- Extracted entries:
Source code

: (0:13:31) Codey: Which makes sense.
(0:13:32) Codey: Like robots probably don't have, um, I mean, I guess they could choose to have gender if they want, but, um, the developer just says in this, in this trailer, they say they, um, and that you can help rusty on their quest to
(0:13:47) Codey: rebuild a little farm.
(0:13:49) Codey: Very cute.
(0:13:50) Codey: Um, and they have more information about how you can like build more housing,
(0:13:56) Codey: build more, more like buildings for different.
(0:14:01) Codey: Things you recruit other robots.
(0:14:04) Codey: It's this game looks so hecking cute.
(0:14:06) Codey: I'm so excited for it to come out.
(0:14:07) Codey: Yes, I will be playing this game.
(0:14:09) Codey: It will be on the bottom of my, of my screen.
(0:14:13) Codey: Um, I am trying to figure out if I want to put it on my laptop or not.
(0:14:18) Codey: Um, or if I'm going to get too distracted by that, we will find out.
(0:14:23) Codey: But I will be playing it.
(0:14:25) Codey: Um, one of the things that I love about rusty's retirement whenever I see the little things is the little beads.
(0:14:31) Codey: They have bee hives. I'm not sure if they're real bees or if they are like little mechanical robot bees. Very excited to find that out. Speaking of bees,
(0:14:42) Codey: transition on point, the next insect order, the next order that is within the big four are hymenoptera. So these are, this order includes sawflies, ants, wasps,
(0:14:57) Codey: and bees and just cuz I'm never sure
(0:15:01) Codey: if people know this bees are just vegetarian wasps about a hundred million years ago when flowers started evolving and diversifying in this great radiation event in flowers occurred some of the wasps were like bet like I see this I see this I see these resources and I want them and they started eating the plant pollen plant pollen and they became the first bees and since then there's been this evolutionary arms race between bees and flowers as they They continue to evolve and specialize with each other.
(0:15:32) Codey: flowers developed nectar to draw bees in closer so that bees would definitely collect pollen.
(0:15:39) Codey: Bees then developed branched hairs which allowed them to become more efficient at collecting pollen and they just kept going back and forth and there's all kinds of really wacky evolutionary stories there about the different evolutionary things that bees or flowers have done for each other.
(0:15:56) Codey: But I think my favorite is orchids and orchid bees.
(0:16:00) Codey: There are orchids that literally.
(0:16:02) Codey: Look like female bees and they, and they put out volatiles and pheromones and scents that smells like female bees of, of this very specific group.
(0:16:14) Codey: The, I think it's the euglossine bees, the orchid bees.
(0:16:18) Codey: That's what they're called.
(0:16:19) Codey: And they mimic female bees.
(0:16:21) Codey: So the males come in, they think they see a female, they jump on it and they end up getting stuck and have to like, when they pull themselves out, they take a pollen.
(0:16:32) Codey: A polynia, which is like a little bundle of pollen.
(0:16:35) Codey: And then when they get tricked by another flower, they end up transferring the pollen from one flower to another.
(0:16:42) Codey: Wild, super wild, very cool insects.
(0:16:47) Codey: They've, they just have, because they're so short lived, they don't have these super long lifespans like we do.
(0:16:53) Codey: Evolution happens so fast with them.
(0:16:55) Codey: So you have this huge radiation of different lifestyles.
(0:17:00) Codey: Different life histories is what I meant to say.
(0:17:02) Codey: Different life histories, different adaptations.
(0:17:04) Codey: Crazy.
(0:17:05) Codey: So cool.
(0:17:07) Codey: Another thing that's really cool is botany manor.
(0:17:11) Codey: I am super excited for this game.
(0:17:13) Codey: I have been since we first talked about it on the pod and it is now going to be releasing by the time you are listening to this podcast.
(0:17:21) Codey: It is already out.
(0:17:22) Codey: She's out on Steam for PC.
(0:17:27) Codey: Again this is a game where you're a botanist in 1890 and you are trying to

- What is expected:
Make a precise copy of the records in their entirety.

- Task solution:
Source code

: (0:13:31) Codey: Which makes sense.
(0:13:32) Codey: Like robots probably don't have, um, I mean, I guess they could choose to have gender if they want, but, um, the developer just says in this, in this trailer, they say they, um, and that you can help rusty on their quest to
(0:13:47) Codey: rebuild a little farm.
(0:13:49) Codey: Very cute.
(0:13:50) Codey: Um, and they have more information about how you can like build more housing,
(0:13:56) Codey: build more, more like buildings for different.
(0:14:01) Codey: Things you recruit other robots.
(0:14:04) Codey: It's this game looks so hecking cute.
(0:14:06) Codey: I'm so excited for it to come out.
(0:14:07) Codey: Yes, I will be playing this game.
(0:14:09) Codey: It will be on the bottom of my, of my screen.
(0:14:13) Codey: Um, I am trying to figure out if I want to put it on my laptop or not.
(0:14:18) Codey: Um, or if I'm going to get too distracted by that, we will find out.
(0:14:23) Codey: But I will be playing it.
(0:14:25) Codey: Um, one of the things that I love about rusty's retirement whenever I see the little things is the little beads.
(0:14:31) Codey: They have bee hives. I'm not sure if they're real bees or if they are like little mechanical robot bees. Very excited to find that out. Speaking of bees,
(0:14:42) Codey: transition on point, the next insect order, the next order that is within the big four are hymenoptera. So these are, this order includes sawflies, ants, wasps,
(0:14:57) Codey: and bees and just cuz I'm never sure
(0:15:01) Codey: if people know this bees are just vegetarian wasps about a hundred million years ago when flowers started evolving and diversifying in this great radiation event in flowers occurred some of the wasps were like bet like I see this I see this I see these resources and I want them and they started eating the plant pollen plant pollen and they became the first bees and since then there's been this evolutionary arms race between bees and flowers as they They continue to evolve and specialize with each other.
(0:15:32) Codey: flowers developed nectar to draw bees in closer so that bees would definitely collect pollen.
(0:15:39) Codey: Bees then developed branched hairs which allowed them to become more efficient at collecting pollen and they just kept going back and forth and there's all kinds of really wacky evolutionary stories there about the different evolutionary things that bees or flowers have done for each other.
(0:15:56) Codey: But I think my favorite is orchids and orchid bees.
(0:16:00) Codey: There are orchids that literally.
(0:16:02) Codey: Look like female bees and they, and they put out volatiles and pheromones and scents that smells like female bees of, of this very specific group.
(0:16:14) Codey: The, I think it's the euglossine bees, the orchid bees.
(0:16:18) Codey: That's what they're called.
(0:16:19) Codey: And they mimic female bees.
(0:16:21) Codey: So the males come in, they think they see a female, they jump on it and they end up getting stuck and have to like, when they pull themselves out, they take a pollen.
(0:16:32) Codey: A polynia, which is like a little bundle of pollen.
(0:16:35) Codey: And then when they get tricked by another flower, they end up transferring the pollen from one flower to another.
(0:16:42) Codey: Wild, super wild, very cool insects.
(0:16:47) Codey: They've, they just have, because they're so short lived, they don't have these super long lifespans like we do.
(0:16:53) Codey: Evolution happens so fast with them.
(0:16:55) Codey: So you have this huge radiation of different lifestyles.
(0:17:00) Codey: Different life histories is what I meant to say.
(0:17:02) Codey: Different life histories, different adaptations.
(0:17:04) Codey: Crazy.
(0:17:05) Codey: So cool.
(0:17:07) Codey: Another thing that's really cool is botany manor.
(0:17:11) Codey: I am super excited for this game.
(0:17:13) Codey: I have been since we first talked about it on the pod and it is now going to be releasing by the time you are listening to this podcast.
(0:17:21) Codey: It is already out.
(0:17:22) Codey: She's out on Steam for PC.
(0:17:27) Codey: Again this is a game where you're a botanist in 1890 and you are trying to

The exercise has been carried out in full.